Antiplatelet efficacy of prasugrel in patients with high on-clopidogrel treatment platelet reactivity and a history of coronary stenting.

Document type:
Journal Article; Article
Author(s):
Bernlochner, Isabell; Mayer, Katharina; Morath, Tanja; Orban, Martin; Schulz, Stefanie; Schömig, Albert; Braun, Siegmund; Kastrati, Adnan; Sibbing, Dirk
Abstract:
Little is known about the antiplatelet action of the 3 rd generation thienopyridine prasugrel in patients showing high platelet reactivity (PR) levels on clopidogrel. Thus, we aimed to determine the antiplatelet efficacy of prasugrel loading (LD) and maintenance dose (MD) treatment in a registry of patients with high PR levels on clopidogrel and a consecutive switch over to prasugrel in a setting of routine platelet function testing. In our registry of patients treated by percutaneous coronary intervention (n=73) with high levels of PR on clopidogrel, the ADP-induced platelet aggregation (PA, in AU x min) was assessed on a Multiplate analyser 1) after clopidogrel LD, 2) after prasugrel LD and 3) on prasugrel MD (5 vs. 10 mg/day). In patients with high PR levels on clopidogrel, prasugrel LD resulted in significantly lower PA values (574 [462-698] vs. 156 [89-234] AU x min; p<0.0001). Only 2.7% of patients showed high PR (HPR, >=468 AU x min) following prasugrel LD. On prasugrel MD, PA was significantly higher as compared to prasugrel LD (248 [145-406] vs. 156 [89-234] AU x min; p<0.0001) with more patients showing HPR on MD vs. LD (16.4% vs. 2.7%; p=0.009). For prasugrel MD, HPR rates were higher in 5 vs. 10 mg/day treated patients (46.2% vs. 10.0%; p=0.006). In conclusion, for patients with high PR levels on clopidogrel, prasugrel LD abolished this status in the majority of patients. However, prasugrel response variability was detected, being more pronounced on prasugrel MD vs. LD treatment. The clinical impact of these findings warrants further investigation.
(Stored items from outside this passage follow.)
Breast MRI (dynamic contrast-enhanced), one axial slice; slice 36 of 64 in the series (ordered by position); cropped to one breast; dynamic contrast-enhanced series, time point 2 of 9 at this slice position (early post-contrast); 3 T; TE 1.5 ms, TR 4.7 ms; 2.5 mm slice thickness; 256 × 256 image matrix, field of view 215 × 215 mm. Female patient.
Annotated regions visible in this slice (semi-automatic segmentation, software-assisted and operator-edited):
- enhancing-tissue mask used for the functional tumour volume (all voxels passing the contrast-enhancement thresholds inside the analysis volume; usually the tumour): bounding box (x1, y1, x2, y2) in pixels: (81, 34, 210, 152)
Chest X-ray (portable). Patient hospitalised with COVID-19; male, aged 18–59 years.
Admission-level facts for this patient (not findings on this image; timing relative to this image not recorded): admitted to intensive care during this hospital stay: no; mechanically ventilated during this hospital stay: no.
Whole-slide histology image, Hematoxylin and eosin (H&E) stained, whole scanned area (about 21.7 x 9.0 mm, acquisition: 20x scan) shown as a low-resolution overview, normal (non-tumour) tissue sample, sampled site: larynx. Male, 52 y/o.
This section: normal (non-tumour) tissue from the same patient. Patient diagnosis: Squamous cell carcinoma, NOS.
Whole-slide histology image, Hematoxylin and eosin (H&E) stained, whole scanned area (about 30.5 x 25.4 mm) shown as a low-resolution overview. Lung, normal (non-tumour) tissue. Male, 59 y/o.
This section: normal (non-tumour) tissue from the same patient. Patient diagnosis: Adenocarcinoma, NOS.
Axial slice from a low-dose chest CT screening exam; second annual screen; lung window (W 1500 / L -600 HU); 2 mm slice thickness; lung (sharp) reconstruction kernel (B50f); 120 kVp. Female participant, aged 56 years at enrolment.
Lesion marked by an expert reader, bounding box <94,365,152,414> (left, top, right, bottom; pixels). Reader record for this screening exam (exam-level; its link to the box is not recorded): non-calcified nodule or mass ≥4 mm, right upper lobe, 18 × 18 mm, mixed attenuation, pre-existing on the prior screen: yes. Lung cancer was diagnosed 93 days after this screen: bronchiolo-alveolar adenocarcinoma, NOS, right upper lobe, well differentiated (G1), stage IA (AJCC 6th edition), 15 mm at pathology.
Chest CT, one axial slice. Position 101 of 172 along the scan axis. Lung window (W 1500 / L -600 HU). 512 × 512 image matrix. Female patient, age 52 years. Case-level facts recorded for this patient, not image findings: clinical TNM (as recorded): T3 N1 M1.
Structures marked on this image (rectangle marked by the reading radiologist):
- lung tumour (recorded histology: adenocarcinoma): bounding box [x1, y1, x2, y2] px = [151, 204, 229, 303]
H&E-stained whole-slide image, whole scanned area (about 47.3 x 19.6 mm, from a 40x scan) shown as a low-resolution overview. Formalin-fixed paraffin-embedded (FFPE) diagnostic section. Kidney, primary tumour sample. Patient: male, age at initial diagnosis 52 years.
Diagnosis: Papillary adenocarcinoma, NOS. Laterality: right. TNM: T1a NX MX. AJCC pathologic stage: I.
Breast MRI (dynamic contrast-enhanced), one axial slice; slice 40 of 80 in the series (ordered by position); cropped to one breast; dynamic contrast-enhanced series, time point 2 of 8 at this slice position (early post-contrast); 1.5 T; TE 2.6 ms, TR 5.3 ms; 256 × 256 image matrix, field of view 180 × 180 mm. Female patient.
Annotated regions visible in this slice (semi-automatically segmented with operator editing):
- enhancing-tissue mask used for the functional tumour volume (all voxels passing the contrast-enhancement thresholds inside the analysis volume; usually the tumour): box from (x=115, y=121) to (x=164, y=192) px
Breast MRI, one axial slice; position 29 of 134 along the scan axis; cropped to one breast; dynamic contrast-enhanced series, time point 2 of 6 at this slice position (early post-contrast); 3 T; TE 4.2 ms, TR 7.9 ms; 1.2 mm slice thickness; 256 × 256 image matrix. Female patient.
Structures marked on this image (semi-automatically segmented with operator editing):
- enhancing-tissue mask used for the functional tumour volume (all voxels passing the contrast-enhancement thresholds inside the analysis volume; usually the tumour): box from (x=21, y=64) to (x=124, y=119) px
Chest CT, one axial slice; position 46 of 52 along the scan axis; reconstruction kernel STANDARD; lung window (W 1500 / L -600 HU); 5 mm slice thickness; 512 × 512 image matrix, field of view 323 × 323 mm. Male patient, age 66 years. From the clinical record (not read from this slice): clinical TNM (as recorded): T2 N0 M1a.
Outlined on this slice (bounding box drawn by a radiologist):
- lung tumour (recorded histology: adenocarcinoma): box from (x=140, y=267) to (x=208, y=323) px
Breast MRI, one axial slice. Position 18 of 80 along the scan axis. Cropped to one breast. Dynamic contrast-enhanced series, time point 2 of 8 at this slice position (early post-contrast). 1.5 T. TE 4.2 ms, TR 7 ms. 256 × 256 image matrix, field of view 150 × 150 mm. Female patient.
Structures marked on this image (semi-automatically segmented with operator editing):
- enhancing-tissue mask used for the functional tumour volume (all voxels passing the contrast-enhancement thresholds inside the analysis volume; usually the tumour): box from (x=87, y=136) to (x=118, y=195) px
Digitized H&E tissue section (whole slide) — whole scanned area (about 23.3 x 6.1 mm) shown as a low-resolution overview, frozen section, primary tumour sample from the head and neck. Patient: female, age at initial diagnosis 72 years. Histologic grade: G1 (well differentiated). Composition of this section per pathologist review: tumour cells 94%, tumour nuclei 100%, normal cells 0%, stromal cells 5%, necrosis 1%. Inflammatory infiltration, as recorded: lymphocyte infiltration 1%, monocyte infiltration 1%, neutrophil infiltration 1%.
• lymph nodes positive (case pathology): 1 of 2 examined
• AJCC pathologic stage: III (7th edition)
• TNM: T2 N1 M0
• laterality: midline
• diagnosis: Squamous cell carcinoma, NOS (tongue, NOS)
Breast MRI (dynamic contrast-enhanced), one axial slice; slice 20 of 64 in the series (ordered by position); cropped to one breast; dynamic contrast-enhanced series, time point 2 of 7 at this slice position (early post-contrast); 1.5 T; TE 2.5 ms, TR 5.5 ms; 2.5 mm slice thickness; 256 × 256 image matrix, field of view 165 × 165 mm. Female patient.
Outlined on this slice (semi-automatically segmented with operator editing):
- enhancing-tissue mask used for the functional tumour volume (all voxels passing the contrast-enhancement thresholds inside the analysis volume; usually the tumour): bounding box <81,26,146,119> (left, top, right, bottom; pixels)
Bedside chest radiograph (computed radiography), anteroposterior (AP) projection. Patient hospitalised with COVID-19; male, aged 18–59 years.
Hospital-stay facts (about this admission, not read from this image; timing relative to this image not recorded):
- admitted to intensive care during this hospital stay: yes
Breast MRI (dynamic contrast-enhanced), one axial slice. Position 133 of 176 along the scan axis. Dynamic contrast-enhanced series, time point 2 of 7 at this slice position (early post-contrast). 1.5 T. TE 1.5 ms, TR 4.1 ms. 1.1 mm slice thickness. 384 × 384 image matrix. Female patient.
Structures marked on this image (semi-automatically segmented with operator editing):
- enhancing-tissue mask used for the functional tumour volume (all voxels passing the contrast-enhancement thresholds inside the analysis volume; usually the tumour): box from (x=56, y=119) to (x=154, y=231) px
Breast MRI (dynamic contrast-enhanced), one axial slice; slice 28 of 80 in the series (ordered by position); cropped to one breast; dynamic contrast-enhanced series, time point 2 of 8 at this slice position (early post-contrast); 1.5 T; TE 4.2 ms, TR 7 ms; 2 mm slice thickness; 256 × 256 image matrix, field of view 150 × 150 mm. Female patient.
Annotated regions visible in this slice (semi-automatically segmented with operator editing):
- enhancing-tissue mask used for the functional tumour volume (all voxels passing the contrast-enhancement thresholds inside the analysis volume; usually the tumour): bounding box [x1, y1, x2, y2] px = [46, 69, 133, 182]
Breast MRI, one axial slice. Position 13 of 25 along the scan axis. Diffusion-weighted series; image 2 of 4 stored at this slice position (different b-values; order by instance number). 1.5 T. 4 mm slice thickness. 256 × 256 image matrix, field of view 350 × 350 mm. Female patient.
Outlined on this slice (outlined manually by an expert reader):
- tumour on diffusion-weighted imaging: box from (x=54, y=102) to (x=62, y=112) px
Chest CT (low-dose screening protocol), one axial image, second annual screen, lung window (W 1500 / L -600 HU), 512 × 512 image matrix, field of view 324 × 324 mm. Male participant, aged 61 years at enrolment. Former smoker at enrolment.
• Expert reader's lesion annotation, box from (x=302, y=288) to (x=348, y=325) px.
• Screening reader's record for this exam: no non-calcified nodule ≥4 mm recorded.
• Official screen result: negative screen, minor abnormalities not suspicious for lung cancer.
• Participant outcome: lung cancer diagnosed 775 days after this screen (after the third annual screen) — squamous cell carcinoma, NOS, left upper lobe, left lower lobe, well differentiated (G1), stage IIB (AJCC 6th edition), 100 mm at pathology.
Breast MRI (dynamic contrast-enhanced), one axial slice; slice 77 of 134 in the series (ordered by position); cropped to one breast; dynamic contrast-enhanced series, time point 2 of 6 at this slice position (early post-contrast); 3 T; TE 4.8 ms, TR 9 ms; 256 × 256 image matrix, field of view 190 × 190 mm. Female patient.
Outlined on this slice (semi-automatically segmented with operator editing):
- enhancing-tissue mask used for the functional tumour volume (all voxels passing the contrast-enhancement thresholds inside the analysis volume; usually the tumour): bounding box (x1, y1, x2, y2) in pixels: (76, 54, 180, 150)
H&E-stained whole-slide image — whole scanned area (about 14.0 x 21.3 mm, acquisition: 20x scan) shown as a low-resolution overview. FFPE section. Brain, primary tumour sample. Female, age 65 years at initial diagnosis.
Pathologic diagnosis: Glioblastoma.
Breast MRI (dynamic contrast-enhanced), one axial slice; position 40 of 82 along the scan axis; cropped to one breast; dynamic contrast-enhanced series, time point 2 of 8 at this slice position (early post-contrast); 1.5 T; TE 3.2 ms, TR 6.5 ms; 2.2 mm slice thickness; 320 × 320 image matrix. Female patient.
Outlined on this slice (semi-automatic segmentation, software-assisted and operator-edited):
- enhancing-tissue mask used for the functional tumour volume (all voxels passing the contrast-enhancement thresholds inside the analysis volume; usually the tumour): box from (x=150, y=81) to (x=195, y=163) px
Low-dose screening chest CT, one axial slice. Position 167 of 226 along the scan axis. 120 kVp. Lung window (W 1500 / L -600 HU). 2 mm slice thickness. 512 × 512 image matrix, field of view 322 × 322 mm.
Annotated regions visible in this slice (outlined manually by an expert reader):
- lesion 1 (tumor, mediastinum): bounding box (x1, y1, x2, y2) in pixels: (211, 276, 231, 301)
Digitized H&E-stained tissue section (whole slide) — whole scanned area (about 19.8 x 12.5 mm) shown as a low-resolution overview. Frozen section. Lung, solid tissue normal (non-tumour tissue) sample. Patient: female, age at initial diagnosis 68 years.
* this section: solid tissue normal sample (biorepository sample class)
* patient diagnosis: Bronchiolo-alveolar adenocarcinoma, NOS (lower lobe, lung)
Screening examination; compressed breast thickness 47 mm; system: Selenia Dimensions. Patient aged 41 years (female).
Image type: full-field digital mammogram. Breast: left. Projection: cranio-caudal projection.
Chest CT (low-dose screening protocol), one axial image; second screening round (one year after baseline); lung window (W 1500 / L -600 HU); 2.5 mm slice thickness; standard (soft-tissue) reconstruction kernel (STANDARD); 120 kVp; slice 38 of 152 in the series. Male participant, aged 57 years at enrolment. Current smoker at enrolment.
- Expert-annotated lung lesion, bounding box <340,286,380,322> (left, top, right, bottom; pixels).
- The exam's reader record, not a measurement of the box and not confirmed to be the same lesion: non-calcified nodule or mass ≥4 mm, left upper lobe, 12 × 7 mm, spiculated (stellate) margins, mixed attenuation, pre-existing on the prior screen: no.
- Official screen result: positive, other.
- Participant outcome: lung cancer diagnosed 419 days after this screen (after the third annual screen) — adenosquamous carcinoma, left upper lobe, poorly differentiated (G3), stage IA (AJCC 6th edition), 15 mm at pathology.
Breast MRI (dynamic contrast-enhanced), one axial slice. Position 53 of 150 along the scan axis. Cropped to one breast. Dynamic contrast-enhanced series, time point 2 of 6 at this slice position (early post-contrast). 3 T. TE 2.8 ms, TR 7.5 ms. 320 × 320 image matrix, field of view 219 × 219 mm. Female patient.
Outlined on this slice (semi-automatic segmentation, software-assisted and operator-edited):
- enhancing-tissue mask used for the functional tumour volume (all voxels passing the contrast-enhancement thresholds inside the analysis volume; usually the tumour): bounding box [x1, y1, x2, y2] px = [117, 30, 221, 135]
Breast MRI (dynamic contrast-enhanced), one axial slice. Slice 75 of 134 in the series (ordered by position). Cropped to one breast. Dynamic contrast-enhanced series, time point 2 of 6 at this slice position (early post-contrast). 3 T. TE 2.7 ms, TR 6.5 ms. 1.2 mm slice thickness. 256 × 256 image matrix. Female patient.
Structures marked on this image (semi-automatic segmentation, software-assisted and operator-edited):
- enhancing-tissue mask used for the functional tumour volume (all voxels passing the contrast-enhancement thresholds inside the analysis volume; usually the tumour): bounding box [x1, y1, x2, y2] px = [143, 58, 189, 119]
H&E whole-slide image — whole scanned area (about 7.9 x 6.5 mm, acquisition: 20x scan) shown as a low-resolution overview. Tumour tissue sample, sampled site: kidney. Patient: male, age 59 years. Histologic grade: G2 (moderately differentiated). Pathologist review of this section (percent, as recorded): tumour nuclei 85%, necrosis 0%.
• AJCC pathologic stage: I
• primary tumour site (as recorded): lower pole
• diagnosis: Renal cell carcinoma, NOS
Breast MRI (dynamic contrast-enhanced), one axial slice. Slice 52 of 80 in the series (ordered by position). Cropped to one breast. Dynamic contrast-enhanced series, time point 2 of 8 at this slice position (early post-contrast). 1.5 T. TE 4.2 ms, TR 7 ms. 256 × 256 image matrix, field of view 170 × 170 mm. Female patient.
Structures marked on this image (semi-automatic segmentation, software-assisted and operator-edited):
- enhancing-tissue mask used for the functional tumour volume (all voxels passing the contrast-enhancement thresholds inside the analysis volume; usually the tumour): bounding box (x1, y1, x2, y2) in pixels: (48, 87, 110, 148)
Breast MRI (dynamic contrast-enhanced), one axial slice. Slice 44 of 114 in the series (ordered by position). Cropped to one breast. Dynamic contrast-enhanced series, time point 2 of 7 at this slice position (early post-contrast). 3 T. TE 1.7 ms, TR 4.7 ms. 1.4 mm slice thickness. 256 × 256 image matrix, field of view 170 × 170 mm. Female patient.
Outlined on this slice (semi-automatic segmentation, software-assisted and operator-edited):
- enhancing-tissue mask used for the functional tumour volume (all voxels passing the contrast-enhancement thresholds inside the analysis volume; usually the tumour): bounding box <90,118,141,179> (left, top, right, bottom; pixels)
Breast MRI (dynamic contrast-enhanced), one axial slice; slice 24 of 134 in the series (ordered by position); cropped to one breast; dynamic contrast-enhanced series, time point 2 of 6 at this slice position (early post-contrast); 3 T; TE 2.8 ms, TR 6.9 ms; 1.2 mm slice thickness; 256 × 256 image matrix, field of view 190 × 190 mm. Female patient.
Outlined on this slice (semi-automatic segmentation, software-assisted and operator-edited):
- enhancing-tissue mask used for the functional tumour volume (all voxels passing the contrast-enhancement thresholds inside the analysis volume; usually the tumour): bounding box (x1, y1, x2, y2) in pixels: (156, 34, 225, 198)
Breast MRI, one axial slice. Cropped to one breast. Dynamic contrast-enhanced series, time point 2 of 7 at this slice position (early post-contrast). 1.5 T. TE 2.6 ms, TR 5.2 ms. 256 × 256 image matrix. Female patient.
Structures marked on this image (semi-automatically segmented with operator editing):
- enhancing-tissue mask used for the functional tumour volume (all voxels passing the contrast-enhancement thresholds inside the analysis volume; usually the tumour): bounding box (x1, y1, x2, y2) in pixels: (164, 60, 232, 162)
Journal title abbreviation:
Thromb Haemost
Year:
2013
Journal volume:
109
Journal issue:
3
Pages contribution:
517-24
Language:
eng
Fulltext / DOI:
doi:10.1160/TH12-08-0552
Pubmed ID:
http://view.ncbi.nlm.nih.gov/pubmed/23328965
Print-ISSN:
0340-6245
TUM Institution:
I. Medizinische Klinik und Poliklinik (Kardiologie); Institut für Laboratoriumsmedizin (keine SAP-Zuordnung!)